#### Your instructions:
Copy out, word for word, the lines of the records below that run from the line holding "As-found entry for the voltmeter." to the line holding "Recorded value: value=5 unit=mV", with both of those lines included.

#### Data for this task:

※

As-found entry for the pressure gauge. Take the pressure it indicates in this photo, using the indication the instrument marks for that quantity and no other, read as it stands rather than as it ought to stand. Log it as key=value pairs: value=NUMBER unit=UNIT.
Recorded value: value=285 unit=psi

※

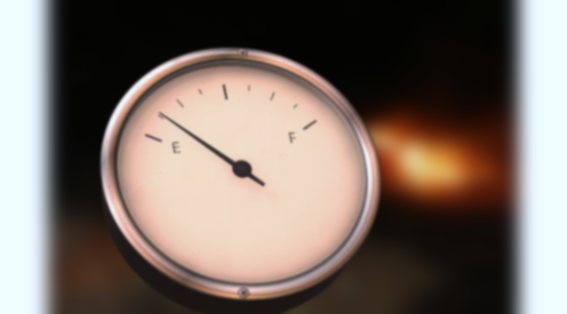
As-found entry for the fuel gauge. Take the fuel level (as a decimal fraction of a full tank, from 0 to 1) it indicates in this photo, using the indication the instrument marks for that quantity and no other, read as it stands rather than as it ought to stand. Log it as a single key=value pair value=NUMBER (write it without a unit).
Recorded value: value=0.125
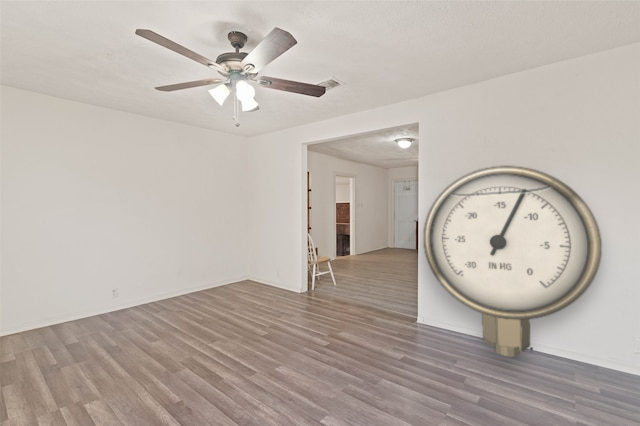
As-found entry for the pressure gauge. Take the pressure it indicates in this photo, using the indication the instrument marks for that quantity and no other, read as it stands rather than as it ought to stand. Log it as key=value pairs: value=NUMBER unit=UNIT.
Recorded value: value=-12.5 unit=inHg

※

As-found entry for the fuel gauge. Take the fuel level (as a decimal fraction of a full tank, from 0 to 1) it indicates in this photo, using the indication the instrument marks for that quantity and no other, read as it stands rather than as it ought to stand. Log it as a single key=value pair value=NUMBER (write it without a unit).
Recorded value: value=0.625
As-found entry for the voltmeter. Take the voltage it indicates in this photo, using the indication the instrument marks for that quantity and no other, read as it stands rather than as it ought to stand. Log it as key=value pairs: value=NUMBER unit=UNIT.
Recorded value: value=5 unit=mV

※

#### Reply:
As-found entry for the voltmeter. Take the voltage it indicates in this photo, using the indication the instrument marks for that quantity and no other, read as it stands rather than as it ought to stand. Log it as key=value pairs: value=NUMBER unit=UNIT.
Recorded value: value=5 unit=mV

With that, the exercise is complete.